Sums, Numbers and Infinity: Collections in Bolzano’s Mathematics and Philosophy
Anna Bellomo
Abstract:
This dissertation contains a series of studies on 19th century philosophy of mathematics. The essays are linked together by two common threads: Bolzano's theory of collections on the one hand, and the emergence of modern sets and analysis in the 19th century on the other. Bolzano is often mentioned as an important figure for both developments, but sometimes the apparent similarity between his contributions and those of other thinkers is not sufficiently probed. Much of the work of this dissertation offers new interpretations of key aspects of Bolzano's writings to give a historically accurate and technically sound reassessment of Bolzano's contributions to mathematics and its philosophy in its own terms, obtained by careful textual analysis, and mathematical probing. This applies to the key notions of collections, natural numbers, measurable (i.e.~real) numbers, and infinity.
Chapter 2 is the one that focuses the most on Bolzano's theory of collections. Bolzano has different notions of collection: collection in general (Inbegriff), Reihe, Menge, Vielheit among others. Generally speaking, in his mathematics he usually appeals to Mengen in a way that has encouraged other scholars to interpret these as completely equivalent to the sets of set theory. Chapter 2 argues that Bolzano's Mengen though are markedly different from sets, for two reasons: first, they are not extensional in the sense of the extensionality axiom (although Vielheiten, a special kind of Mengen, are); second, they do not play the same foundational role as sets do. Ultimately this difference in function is insurmountable, because it stems from the fact that Bolzano does not extensionalise the notion of structure, whereas that is precisely the conceptual gain granted by set theory that allows for sets' foundational applications.

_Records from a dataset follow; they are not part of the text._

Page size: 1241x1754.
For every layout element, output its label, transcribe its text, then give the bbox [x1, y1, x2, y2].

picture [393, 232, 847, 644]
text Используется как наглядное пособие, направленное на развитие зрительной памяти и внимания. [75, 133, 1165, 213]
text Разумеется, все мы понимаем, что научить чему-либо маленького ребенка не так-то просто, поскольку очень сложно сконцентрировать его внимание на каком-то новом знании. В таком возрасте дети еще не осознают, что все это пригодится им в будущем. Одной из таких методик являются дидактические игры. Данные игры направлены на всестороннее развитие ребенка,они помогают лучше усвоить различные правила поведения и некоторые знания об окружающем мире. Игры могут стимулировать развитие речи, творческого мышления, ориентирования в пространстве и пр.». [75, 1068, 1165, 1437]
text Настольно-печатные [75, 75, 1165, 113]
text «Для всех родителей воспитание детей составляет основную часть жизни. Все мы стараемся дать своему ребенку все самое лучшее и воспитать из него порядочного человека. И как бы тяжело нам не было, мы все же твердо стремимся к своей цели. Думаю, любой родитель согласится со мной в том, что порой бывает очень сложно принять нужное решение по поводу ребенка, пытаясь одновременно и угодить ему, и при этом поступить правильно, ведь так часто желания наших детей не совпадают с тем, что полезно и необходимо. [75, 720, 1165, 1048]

Chapter 3 is the first of the chapters that deal with Bolzano's mathematical objects, and we start with the most basic of those objects, namely, the natural numbers. The main focus of the chapter is to explain why, within Bolzano's conceptual approach to natural numbers, the question of how he measures the sizes of infinite collections needs to be rephrased. We argue that it is not possible to determine _the_ size of a given infinite collection of natural numbers, because this collection will always be given through a certain concept, and it is this concept that determines how the size of the collection is to be computed. This approach has the advantage of explaining how Bolzano's views on infinite collections of natural numbers evolve between the _Wissenschaftslehre_ (1837) and the _Paradoxien des Unendlichen_ (1851).
Chapter 4 considers Bolzano's most sophisticated number system, that of the measurable numbers. Ever since the relevant text first came to light, Bolzano's measurable numbers have been read as his attempt at giving a presentation of the real numbers. This argument has been made mostly by showing that Bolzano's presentation can be translated into a sequence-based presentation of the real numbers that strongly resembles Cantor's or Dedekind's (depending on how it is carried out). Whilst agreeing that Bolzano's measurable numbers ought to be seen as Bolzano's attempt at a rigorous presentation of the real numbers, we argue that, for it to be rigorous, it cannot be the sort of presentation that the sequence interpretations make it out to be. We also argue that sequence interpretations are motivated precisely by an effort to show that somehow Bolzano was `right all along', where being right boils down to anticipating a Cantor-style approach, even though such a reading introduces a host of mistakes in Bolzano's presentation that are simply not there.
With Chapter 5, the last one on Bolzano's mathematics, we shift our attention beyond number systems and on to Bolzano's `calculations of the infinite', as they appear in _Paradoxien_ §§29-33. Here we argue against what has been one of the mainstays of Bolzanian interpretations, namely the thought that the _Paradoxien_ contain an anticipation of Cantor's transfinite arithmetic. It was never Bolzano's intention to measure the size of infinite set-like collections, all he wanted was a principled way to compute with infinite sums. This new interpretation sheds light on passages from the _Paradoxien_ that are otherwise hard to make sense of, and it also allows us to defend Bolzano's arithmetic of the infinite as coherent.
Finally, Chapter 6 contains a comparison between a common 19th century understanding of how to extend mathematical concepts and domains, as exemplified by Dedekind, and a recent attempt at using model-theoretic notions to explain what domain extensions, and especially domain extensions via ideal elements, are supposed to do. I test each proposal against an array of prototypical cases of domain extension, including some from Dedekind's own mathematical work, and conclude that neither the modern proposal by Ken Manders (1989) nor the Dedekind-inspired proposal can offer a complete characterisation of domain extensions via ideal elements, although this negative result is insightful: it makes us realise that each criterion is meant to capture extensions that are meant to preserve different features of the domain we start from.